| Required work |
Each line in the entries below that holds the string "linejoin" is to be listed.

(Saved entries)

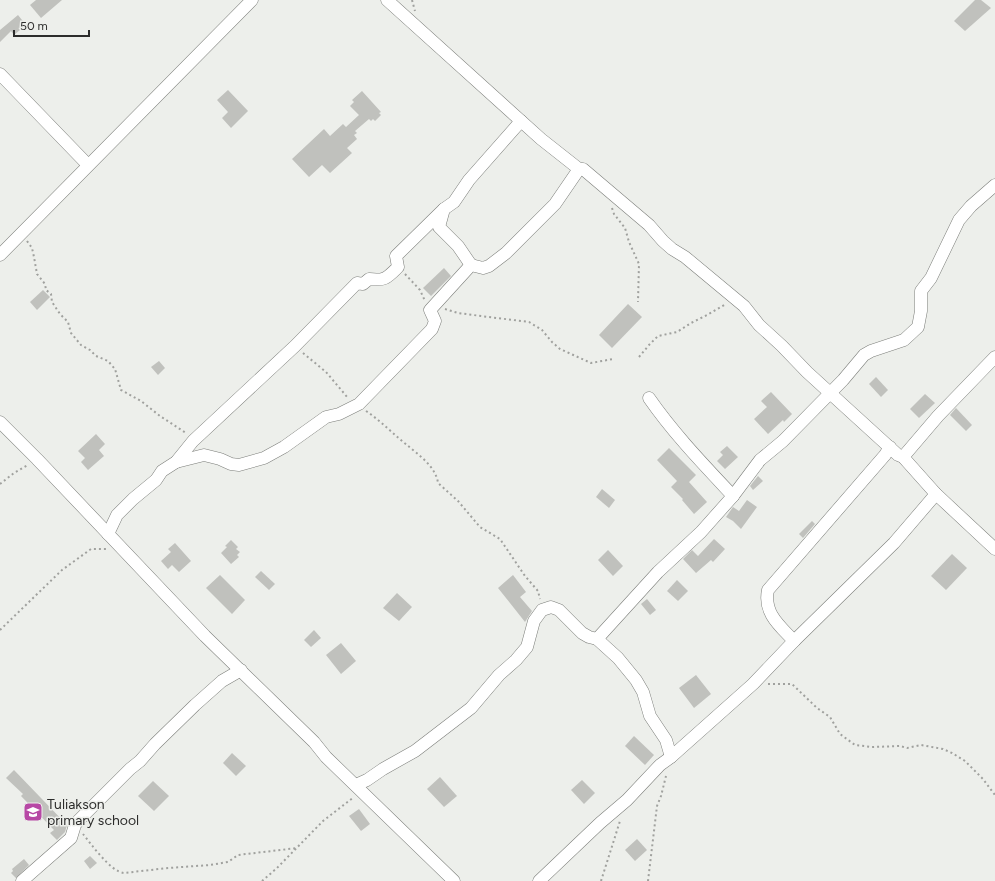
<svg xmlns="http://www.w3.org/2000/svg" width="995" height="881" font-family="Figtree,sans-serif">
  <rect width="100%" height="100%" fill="#edefeb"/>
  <g fill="#c0c1bd">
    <path d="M36,0h26l-21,18 -11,-13z"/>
    <path d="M975,0h6l10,8 -26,23 -11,-10z"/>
    <path d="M18,15l8,10 -12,10 -3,-4 -11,11v-12z"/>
    <path d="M228,90l20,21 -17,17 -9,-10 6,-6 -11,-12z"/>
    <path d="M362,91l19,21 -2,1 2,2 -6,6 -2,-2 -2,2 -2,-2 -14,12 2,2 -3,2 3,4 -10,9 5,5 -22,20 -8,-8 -13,12 -17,-18 32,-30 6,7 13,-12 3,3 13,-12 -9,-9 4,-4 -2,-2z"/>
    <path d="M444,268l7,8 -20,20 -8,-8z"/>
    <path d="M43,290l7,7 -13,13 -7,-8z"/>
    <path d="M628,304l14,13 -30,31 -13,-13z"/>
    <path d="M159,361l6,7 -7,7 -7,-8z"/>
    <path d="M876,377l12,13 -7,7 -12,-13z"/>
    <path d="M771,392l21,22 -8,8 -1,-2 -15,14 -14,-15 13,-12 -6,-6z"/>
    <path d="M925,394l10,9 -16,15 -9,-9z"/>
    <path d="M956,408l16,17 -6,6 -16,-16z"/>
    <path d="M96,434l9,10 -6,6 5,6 -16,14 -7,-8 4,-4 -7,-7z"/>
    <path d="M727,446l11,11 -13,12 -8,-8 6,-6 -3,-3z"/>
    <path d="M669,448l27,27 -7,7 18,20 -13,12 -12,-14 1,-1 -12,-12 6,-6 -20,-21z"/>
    <path d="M758,476l5,5 -10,9 -3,-4z"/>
    <path d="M602,489l13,11 -6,8 -13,-11z"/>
    <path d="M747,500l10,7 -16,22 -8,-8 -7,-4 7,-10 6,4z"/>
    <path d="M812,521l3,3 -12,14 -4,-4z"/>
    <path d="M714,539l11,10 -12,13 -2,-2 -15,13 -13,-14 9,-9 6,6z"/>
    <path d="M231,540l7,7 -2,2 4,3 -3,3 2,2 -8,7 -10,-11 6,-6 -2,-1z"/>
    <path d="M175,543l16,18 -12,11 -7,-7 -4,4 -7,-8 10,-9 -3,-3z"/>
    <path d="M608,550l15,16 -10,10 -15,-16z"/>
    <path d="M952,554l15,14 -21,22 -15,-14z"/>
    <path d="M261,571l14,13 -6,6 -14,-13z"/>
    <path d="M220,575l25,25 -13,14 -26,-26z"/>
    <path d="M513,575l13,17 -6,5 12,14 -7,11 -27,-34z"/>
    <path d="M677,580l11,11 -10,10 -11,-10z"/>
    <path d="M397,593l15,14 -13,14 -16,-13z"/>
    <path d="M647,599l9,11 -6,5 -9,-11z"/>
    <path d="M314,630l7,8 -10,9 -7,-7z"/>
    <path d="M341,643l15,18 -15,13 -15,-19z"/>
    <path d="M696,675l15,19 -17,14 -15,-20z"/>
    <path d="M634,736l20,19 -9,10 -20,-19z"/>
    <path d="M232,753l14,13 -10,10 -13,-13z"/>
    <path d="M14,770l53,55 -2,7 -8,8 -7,-7 4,-3 -33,-34 2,-2 -17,-16z"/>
    <path d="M440,777l17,19 -13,11 -17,-18z"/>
    <path d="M582,780l13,13 -11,11 -13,-14z"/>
    <path d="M153,781l16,15 -15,15 -16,-15z"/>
    <path d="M359,809l11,15 -9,7 -12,-15z"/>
    <path d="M637,839l10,11 -12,11 -10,-11z"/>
    <path d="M90,856l7,7 -7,6 -6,-8z"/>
    <path d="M24,859l5,6 -13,13 -5,-5 2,-2 -1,-2z"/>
  </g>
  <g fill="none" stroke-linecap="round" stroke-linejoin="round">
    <g stroke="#7c7e7a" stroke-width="13">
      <g id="minor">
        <path d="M387,0l154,139 38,30h4l66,56 14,16 9,8 13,8 59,49 15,19 23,21 25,26 91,83 5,2 33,37 59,55"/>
        <path d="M0,74l88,91"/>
        <path d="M0,255l252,-255"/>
        <path d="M471,265l-13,-19 -19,-19 5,-18 10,-7 15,-22 52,-59"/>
        <path d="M649,398c25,36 55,67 84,98"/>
        <path d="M0,422l37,37 168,177 109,106 12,15 128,124"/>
        <path d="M903,457l35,-41 57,-59"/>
        <path d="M176,462l28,-7 16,4 11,5 8,1 25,-7 20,-11 42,-30 13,-3 20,-10 73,-75 3,-8 -5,-11 41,-45 12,3 6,-2 17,-13 49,-49 24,-35"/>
        <path d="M108,534l9,-19 16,-16 23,-19 6,-9 14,-9 17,-21 102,-95 62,-63 6,1 6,-5c16,2 18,-1 29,-12l-2,-11 48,-47"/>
        <path d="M597,639l61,-67 43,-40 32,-36 27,-36 23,-19 60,-61 21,-25 7,-4 33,-11 14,-13 3,-16v-20l10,-13 28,-58 12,-14 24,-21"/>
        <path d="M794,641c-14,-15 -31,-28 -26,-51l117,-135 5,-8"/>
        <path d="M356,785l11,-5 16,-11 32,-18 56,-43 28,-33 17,-15 11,-13 7,-26 8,-11 9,-3 8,3 23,23 7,4 8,2 21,19 18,22 7,12 7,24 16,24 5,17"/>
        <path d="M22,881l49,-43 4,-13 3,-4 52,-52 10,-8 15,-17 40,-39 27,-24 19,-11"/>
        <path d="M539,881l61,-58 27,-23 33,-35 11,-8 82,-73 41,-43 100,-98 42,-49"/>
      </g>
    </g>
    <g stroke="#a0a19e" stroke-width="2" stroke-dasharray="2 3" stroke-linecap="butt">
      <path d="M412,0l3,11"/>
      <path d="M612,208l2,6 11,14 4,14 10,22 -1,38"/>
      <path d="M27,241l5,7 2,9 3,17 8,10 1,6 5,4 1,8 8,12 8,8 3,11 10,12 9,5 6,6 12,5 7,8 6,21 20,11 19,15 26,17"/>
      <path d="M405,274l15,16 5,11"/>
      <path d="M445,309l13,4 23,3 48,6 13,8 10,12 8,7 20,9 11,5 22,-4"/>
      <path d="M303,353l23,19 22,26"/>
      <path d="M639,357l10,-12 9,-9 19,-4 14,-9 16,-8 19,-11"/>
      <path d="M366,411c15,10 27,23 41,34 12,10 29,22 31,38l20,18 22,26 20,12 25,37 13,15 2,8"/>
      <path d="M0,484l14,-11 14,-8"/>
      <path d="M0,630l62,-60 29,-21h17"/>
      <path d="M768,684h24l25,24 13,9 10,17 15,11 17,2 28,-1 7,2 14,-3 22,4 9,4 13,8 18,18 12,16"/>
      <path d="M83,834c8,10 28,38 41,39l44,-5 42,-3 18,-3 10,-7 59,-7"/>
      <path d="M262,881l15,-13 46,-47 31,-24"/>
      <path d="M601,881l19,-60"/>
      <path d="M648,881l9,-75 4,-10 5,-20"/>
    </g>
    <use href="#minor" stroke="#fff" stroke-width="12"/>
  </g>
  <defs>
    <g id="school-square" transform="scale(1)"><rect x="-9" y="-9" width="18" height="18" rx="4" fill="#b748a5" stroke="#edefeb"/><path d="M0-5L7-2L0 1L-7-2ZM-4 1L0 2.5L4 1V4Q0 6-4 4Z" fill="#fff"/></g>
  </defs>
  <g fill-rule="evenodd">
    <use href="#school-square" x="33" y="812"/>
  </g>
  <g text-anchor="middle" stroke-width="3" stroke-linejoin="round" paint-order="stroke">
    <g font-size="14" fill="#2c2c2b" stroke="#edefeb" text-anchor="start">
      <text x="47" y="809">Tuliakson<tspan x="47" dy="16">primary school</tspan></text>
    </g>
  </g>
  <path d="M14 30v6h75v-6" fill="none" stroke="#2c2c2b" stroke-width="2"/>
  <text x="20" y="30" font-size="12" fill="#2c2c2b" stroke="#edefeb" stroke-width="3" paint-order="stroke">50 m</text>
</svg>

| Result |
  <g fill="none" stroke-linecap="round" stroke-linejoin="round">
  <g text-anchor="middle" stroke-width="3" stroke-linejoin="round" paint-order="stroke">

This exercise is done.